The Term: "topoisomers"
- Context and Importance: This term is the central limitation in claim 1 of the ’346 Patent. The infringement determination will depend entirely on measuring the quantity of these specific impurities. The case will likely require a precise, technical definition of which molecular variants of plecanatide qualify as "topoisomers."
- Intrinsic Evidence for a Broader Interpretation: The specification discusses topoisomers in the context of general impurities to be removed, stating that "‘substantially’ free of topoisomers means that the topoisomer content... is preferably less than 2%," suggesting it is a known class of impurities (’346 Patent, col. 6:21-25). This could support a reading that includes any structurally isomeric forms.

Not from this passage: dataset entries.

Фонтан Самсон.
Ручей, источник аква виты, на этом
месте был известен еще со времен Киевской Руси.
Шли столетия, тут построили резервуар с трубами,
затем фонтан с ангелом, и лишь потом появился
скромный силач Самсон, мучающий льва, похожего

- Intrinsic Evidence for a Narrower Interpretation: The patent identifies a specific degradation product, "iso-Asp2-plecanatide," as an example of an impurity that is measured (’346 Patent, col. 6:13-16). A defendant may argue that "topoisomers" should be construed narrowly to include only this specific, identified variant or other isomers that are explicitly described or identifiable using the analytical methods disclosed in the patent.
VI. Other Allegations
- Indirect Infringement: The complaint alleges that Mylan will induce and contribute to the infringement of the patents-in-suit (Compl. ¶25, 30). In the context of an ANDA case, this allegation is typically based on the argument that the defendant’s proposed product label will instruct physicians and patients to administer the drug, which itself constitutes direct infringement of the formulation claims.
- Willful Infringement: The complaint does not use the term "willful infringement." However, it requests that the court declare the case "exceptional" under 35 U.S.C. § 285, which allows for the award of attorney's fees (Compl. Prayer ¶6). The factual basis for this appears to be Mylan's knowledge of the patents via their Orange Book listing and its alleged failure to provide a "full and detailed explanation regarding any non-infringement defense" in its Paragraph IV notice letter (Compl. ¶12, 20).

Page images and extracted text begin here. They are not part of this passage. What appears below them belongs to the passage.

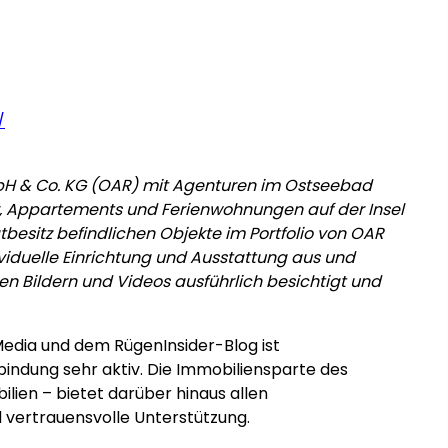
/
 & Co. KG (OAR) mit Agenturen im Ostseebad
er, Appartements und Ferienwohnungen auf der Insel
besitz befindlichen Objekte im Portfolio von OAR
ividuelle Einrichtung und Ausstattung aus und
n Bildern und Videos ausführlich besichtigt und
 Media und dem RügenInsider-Blog ist
dung sehr aktiv. Die Immobiliensparte des
en – bietet darüber hinaus allen
vertrauensvolle Unterstützung.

VII. Analyst’s Conclusion: Key Questions for the Case
This ANDA litigation appears poised to center on the technical details of the accused generic product and the proper scope of the patent claims. The key questions for the court will likely be:
- A central evidentiary question will be one of analytical proof: can Plaintiffs demonstrate, through chemical analysis of Mylan’s proposed generic product, that it in fact contains the claimed low levels of specific impurities (e.g., less than 0.05% TFA or less than 2% topoisomers) required by the asserted claims?
- A core issue of claim construction will be one of process vs. product: must the term "purified peptide" be limited to a peptide made by the novel purification processes described in the specification, or does it simply define a final product with certain measurable characteristics, regardless of how it was made?
- A further question of claim construction will involve definitional precision: what is the exact scope of the term "topoisomers"? The outcome of the infringement analysis for the ’346 patent may turn on whether this term is interpreted broadly to cover a class of related isomers or narrowly to cover only specific variants identified in the patent.